The pandemic has severely affected several Pacific Island countries (PICs). In addition to the impact on public health, some of these countries had to grapple with the economic effects of COVID-19 on the tourism sector while dealing with natural disasters and political uncertainty. In the financial sector, bank asset quality deteriorated rapidly as a result of credit exposures to small and medium-sized enterprises and households. In addition, narrowing interest margins weakened bank and non-bank lender profits.
To help PICs better understand and manage risks and ultimately limit the impact of economic shocks on the region’s financial stability, the World Bank started in early 2020 to monitor financial sector indicators in the region. In a recent report, we provide an assessment of financial stability issues, discuss policy responses so far, and identify key areas in financial supervision that could be improved.
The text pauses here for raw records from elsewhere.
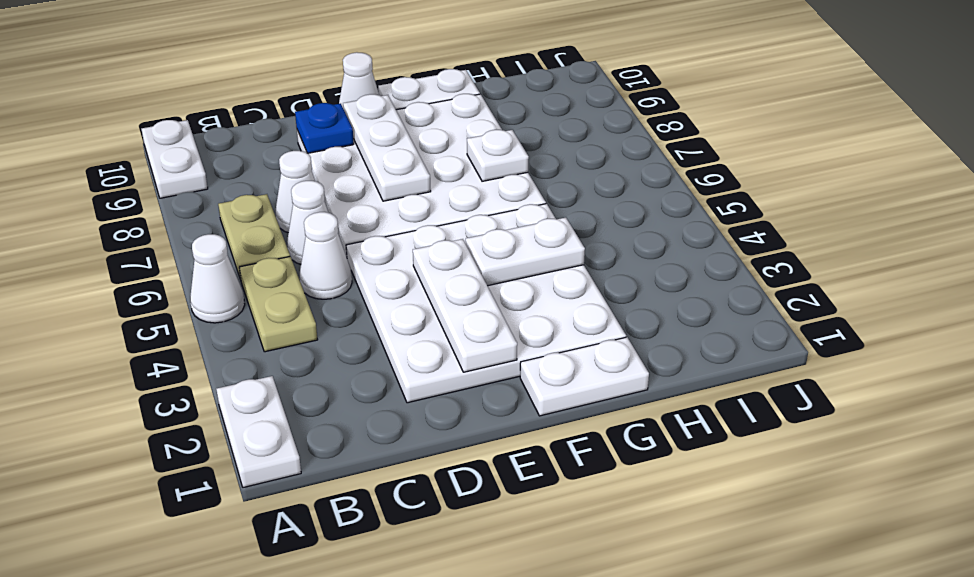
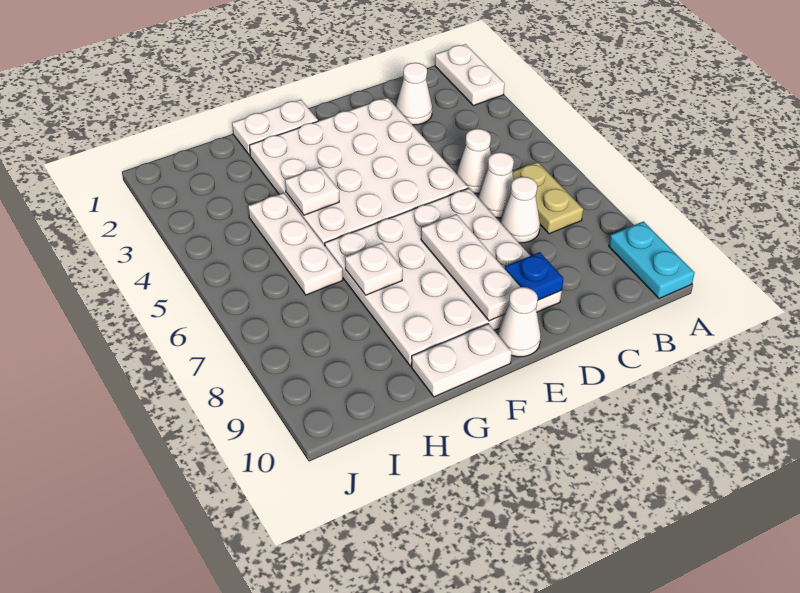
white cone A5 level 1 -> white cone C2 level 1
white plate A9:A10 level 1 -> cyan plate A9:A10 level 1
tan plate B4:B5 level 1 -> none
white plate E2:E4 level 2 -> white plate H4:H6 level 1
white plate F4:G4 level 2 -> white plate G4 level 2

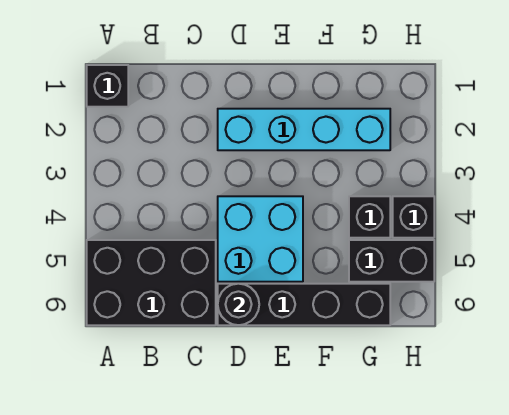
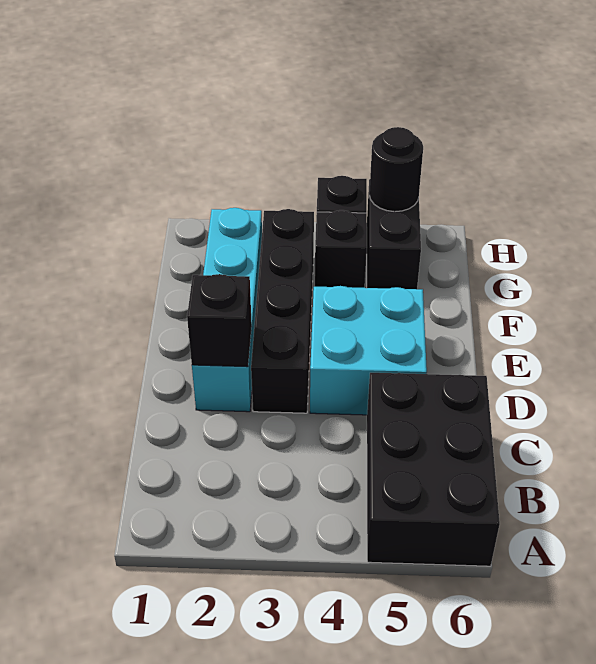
black brick A1 level 1 -> black brick D2 level 2
black brick D6:G6 level 1 -> black brick D3:G3 level 1
black round brick D6 level 2 -> black round brick H5 level 2

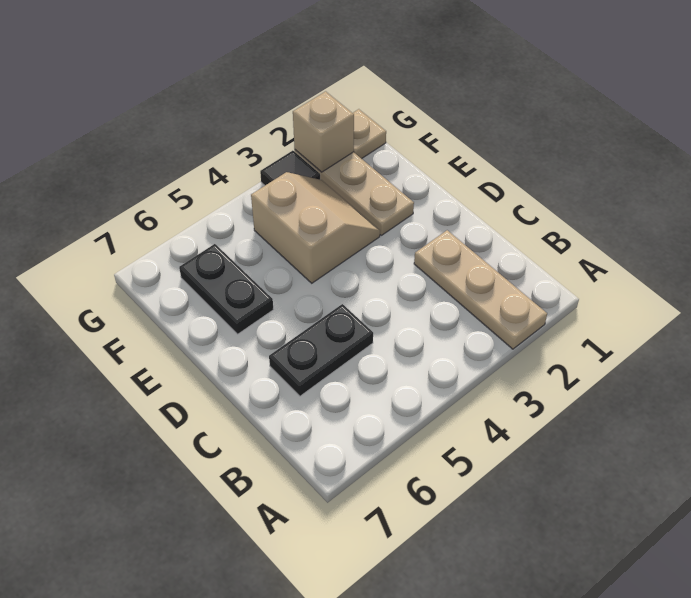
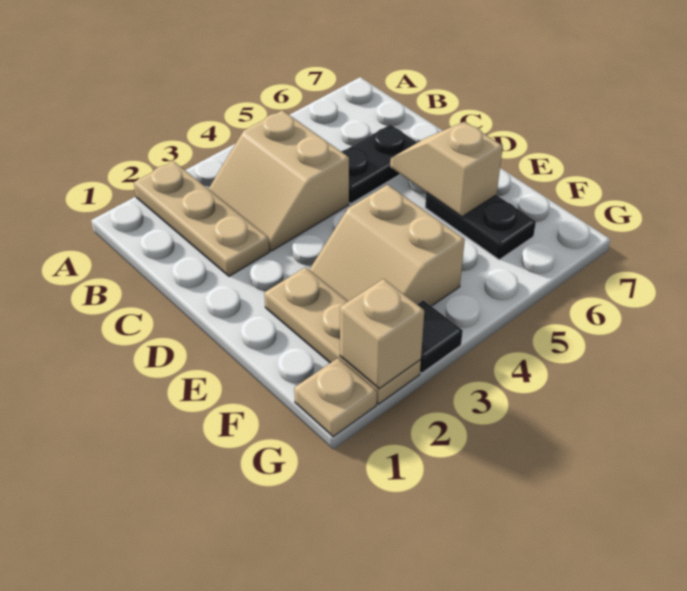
none -> tan slope B3:C4 level 1 top 4
none -> tan slope D6:E6 level 2 top E

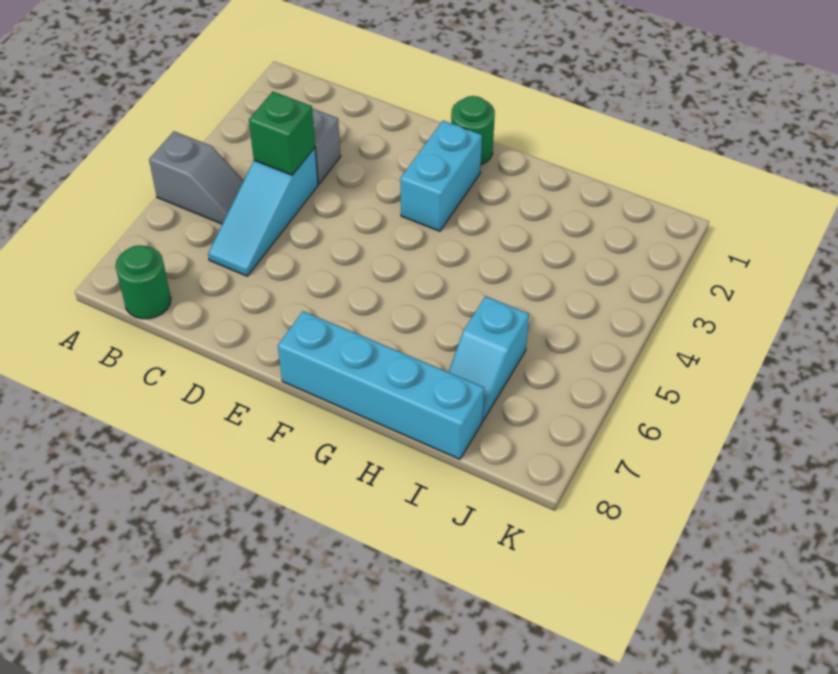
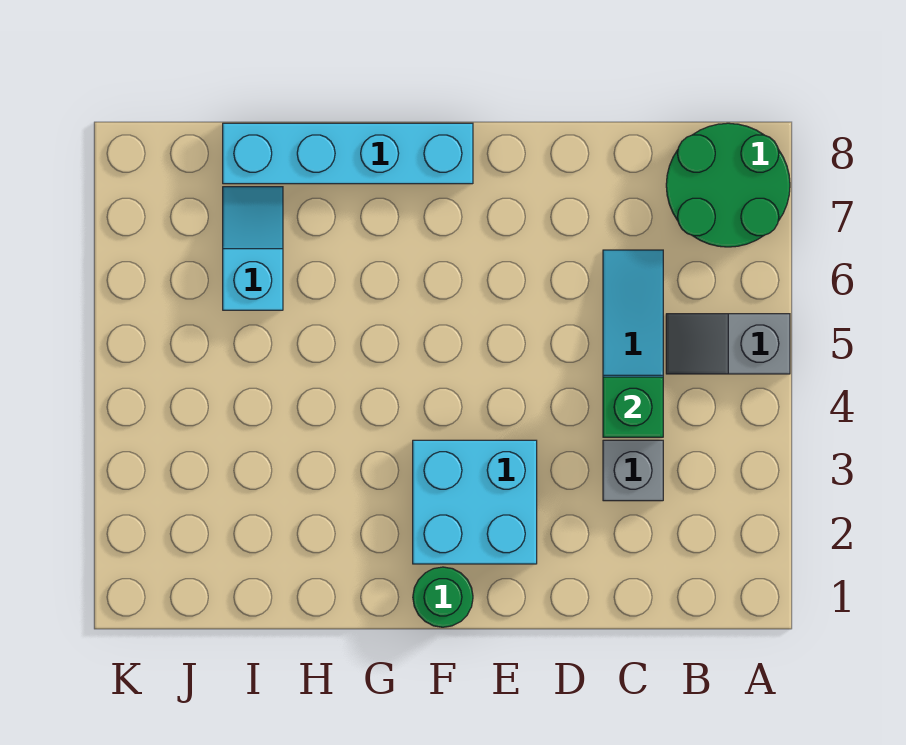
green round brick B8 level 1 -> green round brick A7:B8 level 1
cyan brick F2:F3 level 1 -> cyan brick E2:F3 level 1

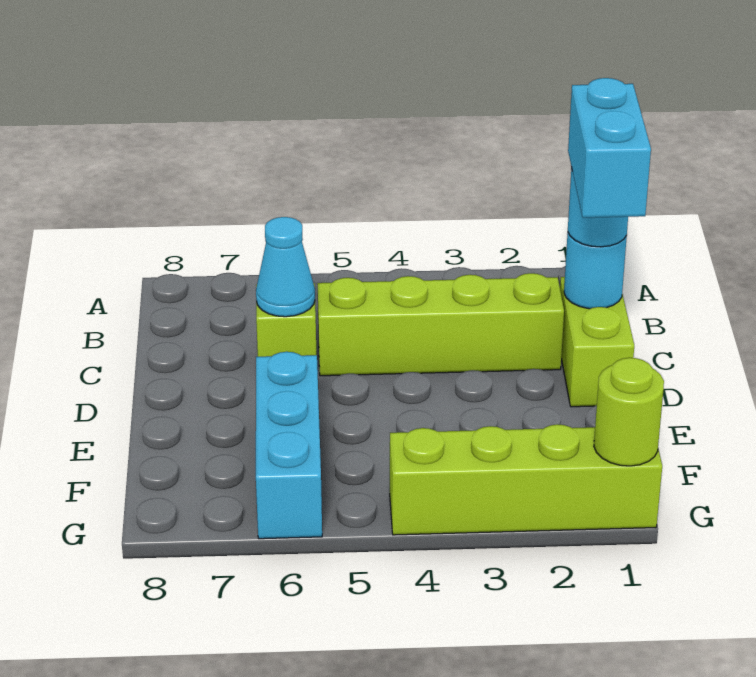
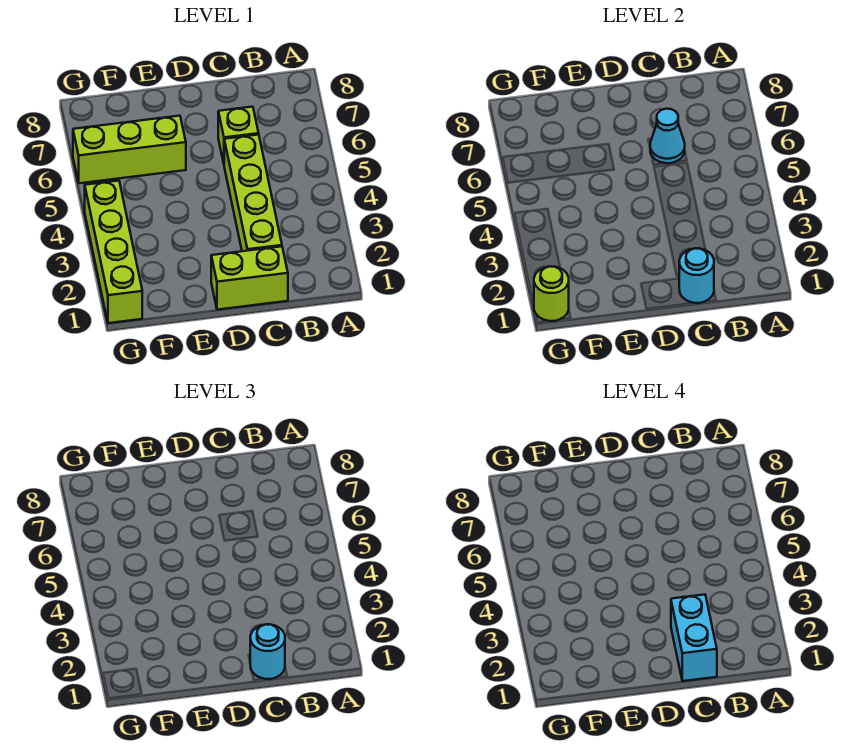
cyan brick C1:D1 level 4 -> cyan brick C1:C2 level 4
cyan brick E6:G6 level 1 -> lime brick E6:G6 level 1

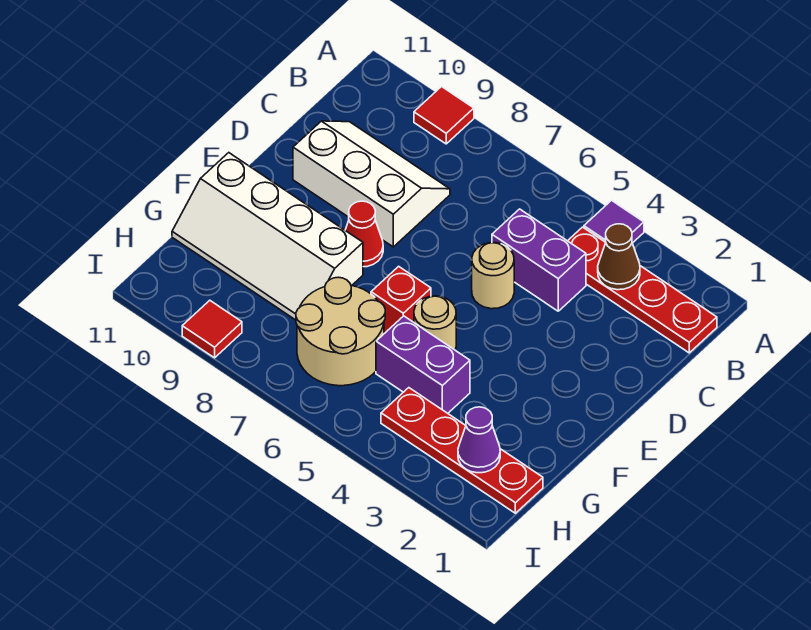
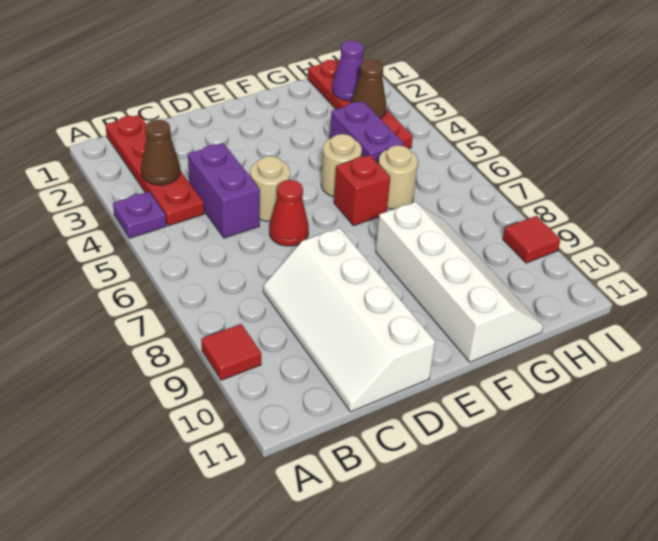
purple tile A4 level 1 -> purple plate A4 level 1
white slope C8:D10 level 1 top D -> white slope C8:D11 level 1 top D
red cone E8 level 1 -> red cone D6 level 1
tan round brick G6:H7 level 1 -> tan round brick G6 level 1
none -> brown cone H3 level 2

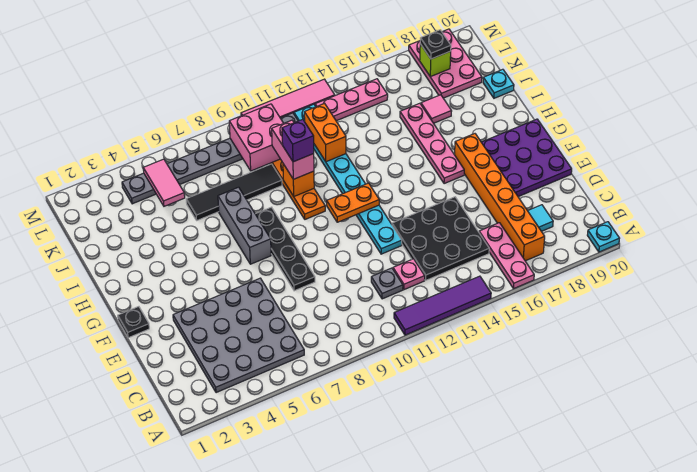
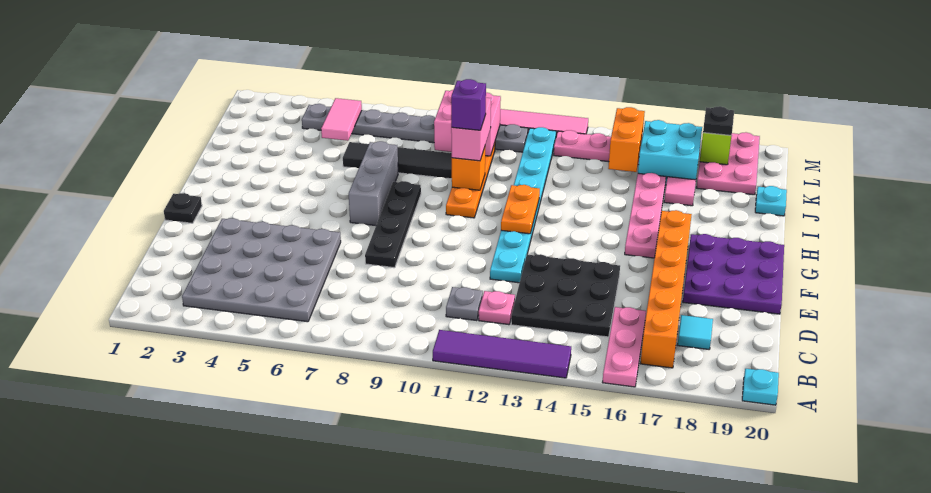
orange plate G11:G12 level 2 -> orange plate G12:H12 level 2
orange brick J12:K12 level 2 -> orange brick K15:L15 level 2
none -> cyan brick K16:L17 level 1

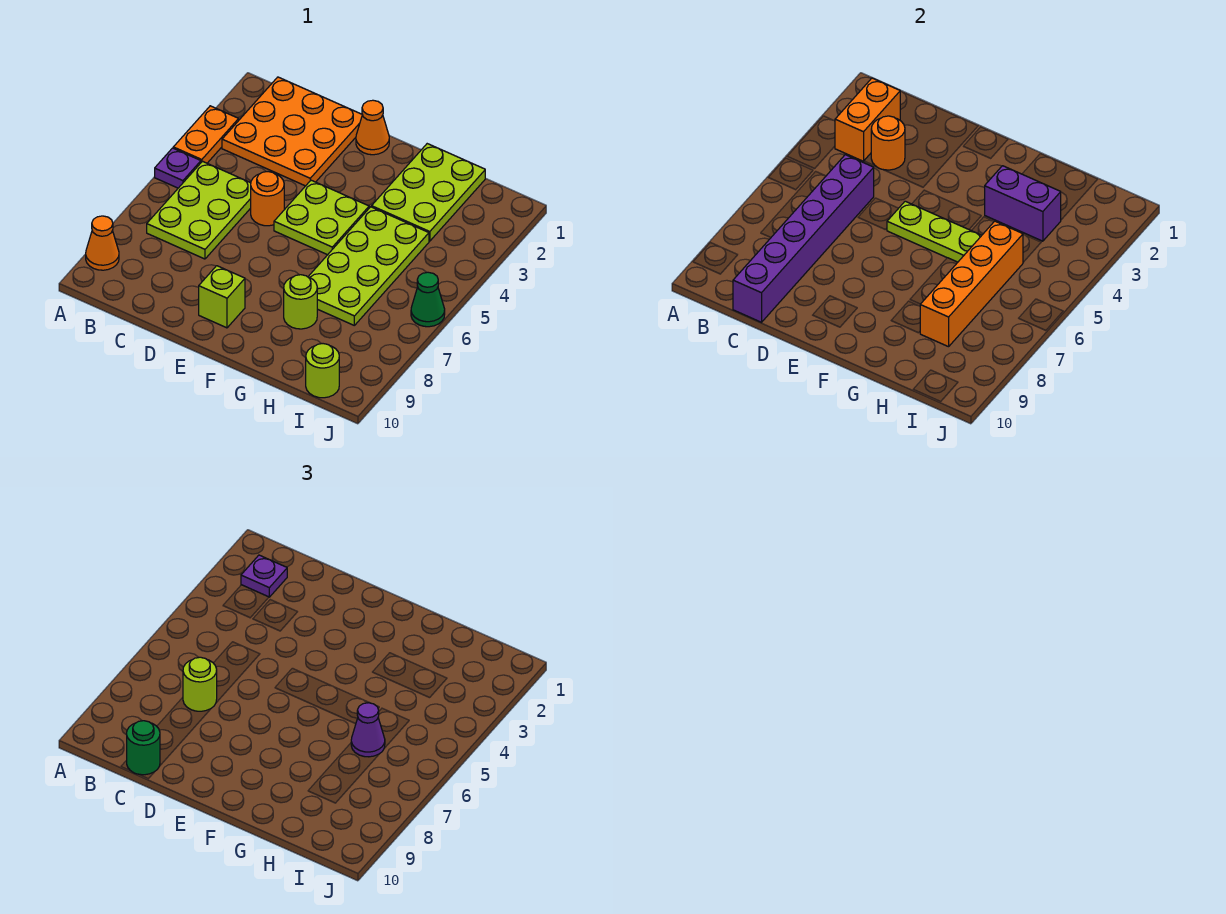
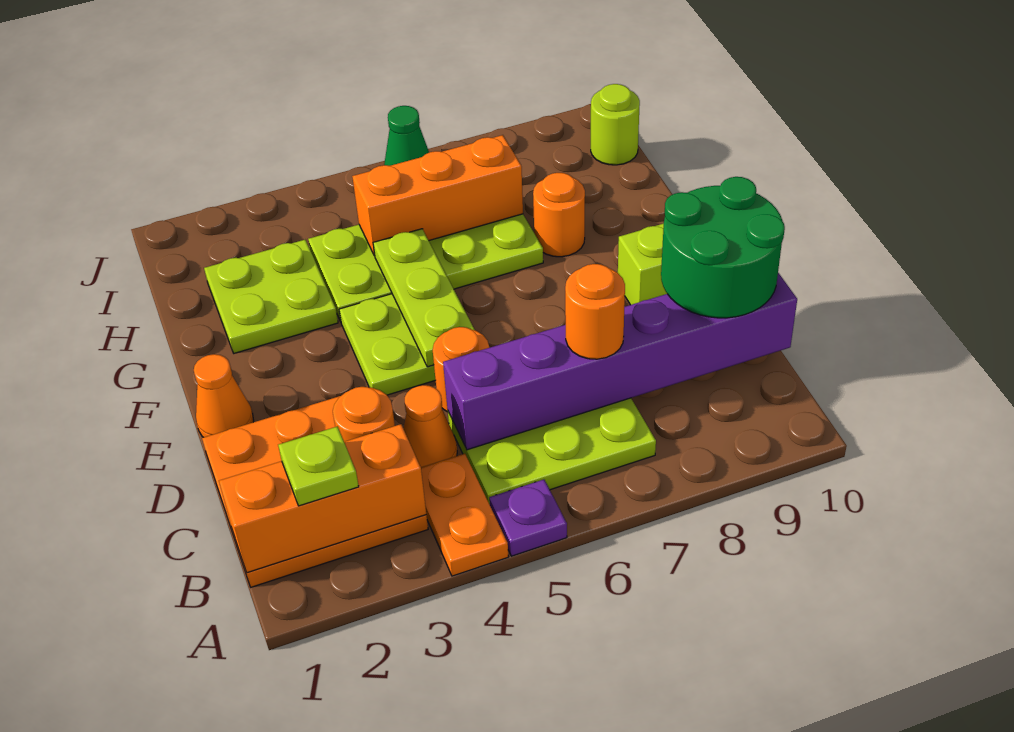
orange plate A3:A4 level 1 -> orange plate A4:B4 level 1
orange cone A9 level 1 -> orange cone C4 level 1
orange brick B2:B3 level 2 -> orange brick B1:B3 level 2
purple plate B2 level 3 -> lime plate B2 level 3
lime round brick C7 level 3 -> orange round brick C7 level 3
green round brick C10 level 3 -> green round brick C9:D10 level 3
lime plate G1:H3 level 1 -> lime plate G2:H3 level 1
purple brick G3:H3 level 2 -> none
lime round brick G8 level 1 -> orange round brick G8 level 1
orange brick H5:H8 level 2 -> orange brick H5:H7 level 2
purple cone H6 level 3 -> none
Despite the economic impact of the pandemic and natural disasters, PIC financial systems have remained largely resilient to date. Average bank non-performing loans (NPLs) in PICs edged up only slightly during 2020, and loan-loss provisioning appears to be largely adequate. As of the fourth quarter of 2020, average NPLs as a share of total bank loan exposures in PICs stood at 3.8 percent, slightly higher than the 3.1 percent observed a year ago. Most PICs have average bank impaired loans around or below 4 percent.
One jurisdiction with particularly large bank exposure to the tourism sector has seen a marked increase in special mention loans, a forward-looking indicator of bank asset quality, highlighting an important transmission channel of economic shocks to bank balance sheets in the region. This is relevant for all the PICs to varying degrees, given that banks’ credit exposure to the tourism sector is high in many of these countries. It is likely that loan impairment will increase, particularly as the temporary borrower support arrangements and government financial assistance measures are progressively phased out. It will be important for the supervisory authorities in the region to maintain a close watch on banks’ and non-bank lenders’ asset quality and loan remediation processes in order to assess the full impact of adverse economic shocks on asset quality, bank profits, and capital.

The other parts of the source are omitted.